Ancient Egyptian prince and high priest of Ra

Meryatum (“Beloved of Atum”) was an ancient Egyptian prince and High Priest of Re, the son of Pharaoh Ramesses II and Queen Nefertari.

He is shown as 16th on the processions of princes, and is likely to have been the last child born to Ramesses and Nefertari (after Amun-her-khepeshef, Pareherwenemef, Meritamen, Henuttawy and Meryre). He is depicted in the Smaller Abu Simbel temple, dedicated to Nefertari. Inscriptions at Karnak and elsewhere show Nefertari was his mother.

He visited Sinai in the second decade of his father's reign. However, it is also possible that he was merely a newborn at the time, and the two officials included his name in their own monuments in celebration. In the later years, he was appointed as High Priest of Ra in Heliopolis, a position he held for the next twenty years.

The High Priest of Ra in Heliopolis was one of the three most prestigious priestly titles of the New Kingdom, ranked alongside the High Priest of Amun at Karnak and the High Priest of Ptah in Memphis. Its status was second only to the High Priest of Amun at Karnak and higher than that of the High Priest of Ptah in Memphis.

Two of his statues are now in Berlin and a stela belonging to him is in Hildesheim. An ostrakon mentions work on his tomb and that of Isetnofret, who is more likely a female descendant of Ramesses II than a queen, given the absence of a cartouche or royal titles; it implies he was buried in the area of the Valley of the Kings, though it is also possible he was buried in KV5, the tomb built for the sons of Ramesses, since a fragment of one of his canopic jars was found there.

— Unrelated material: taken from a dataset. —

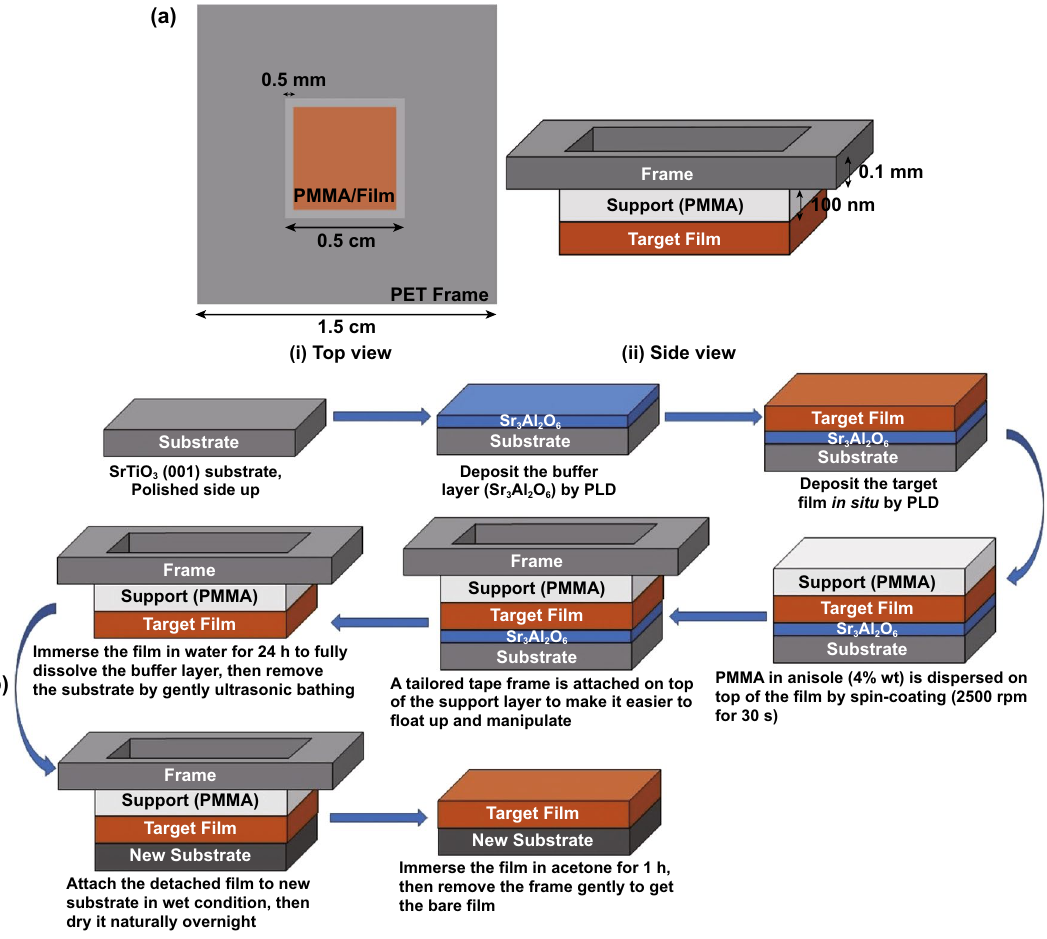
Fig. 2 Schematic of PET frame on PMMA support for lifting off and placing a film on a new substrate. a Placement of PET frame on PMMA support. (i) Top view. (ii) Side view; b schematic of the whole process developed in this work based on method IV in Fig.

Meryatum is referred to as the “King’s Eldest Son” in an inscription on a statue. This title is understood to denote the eldest living son born of the same mother, which indicates that all his full older brothers had died before him. He is believed to have died during the 46th to 52nd year of Ramesses II’s reign, and based on records of the succession of the High Priest of Ra, an earlier date of death is considered more likely.

==Inscriptions==
Meryatum is known from several inscriptions.
- Inscription at Serabit el-Khadim depicting Prince Meryatum with the Troop-commander and Royal Cupbearer Ashahebsed and Troop-commander Amenemope.
- Façade of the Small Temple at Abu Simbel; two of the colossal statues of the King are flanked by small statues of the King’s Son Meryatum and the King’s Son Meryre (the other two are flanked by Amun-her-khepeshef and Prehirwenemef)
- Inscription at the Temple of Mut at Karnak; The inscription names Meryatum and Queen Nefertari: Text made by the King’s Son Ramesses-Meryatum, born of Queen Nefertari-Meryetmut, may she live forever! (Kitchen)
- Statue of Queen Nefertari with a depiction of Prince Meryatum at the left side (Brussels E.2459)
- Stela of Subordinate Akhpet from Qantir (Pelizaeus-Museum) mentions the King’s Son, Chief of Seers, pure of hands in the House of Re, Mery-Atum, justified.
- A statue with Standards (Berlin 19716) mentions on the Dorsal Pillar: Hereditary Prince and Count, Chief of Secrets in the Mansion of the Bennu bird, bodily King’s son, beloved of him, Chief of Seers, Mery-Atum. (Kitchen )
- The dorsal pillar of a statue in Berlin (Berlin 7347). On the left side the inscription reads: "[…in] the Great Mansion, Setem priest in the Horizon of Eternity, Eyes of the King at the head of his Two Lands, with the utterance of whose mouth people are pleased; King’s Son, Chief of Seers, pure of hands in the house of Re, Meryatum, renewed in life, born of the Great Royal Wife, Lady of Both Lands, Nefertari Meryetmut." (Kitchen ) And on the right side it reads: "[…Chariot]eer of his father the Victorious King, Horus-Falcon, Beloved of Maat; King’s Son, Chief of Seers, pure of hands in the house of Re, Meryatum, born of the Great Royal Wife, Lady of Both Lands, Nefertari Meryetmut." (Kitchen) While the main text says: "Hereditary Prince, Royal princeling, Judge(?) of the people, born of the Great Royal Wife, Chief of Seers, pure of hands in the house of Re, Meryatum." (Kitchen )
- An ostracon in Cairo (JdE 72460) mentions “work-in-progress of the Chief of Seers, Meryatum”. Probably refers to work on the tomb of Meryatum (i.e. KV5)
- In the Valley of the Kings in KV5 two calcite canopic jars were found in chamber 3. One mentions Qebehsenuef, the other Hapi.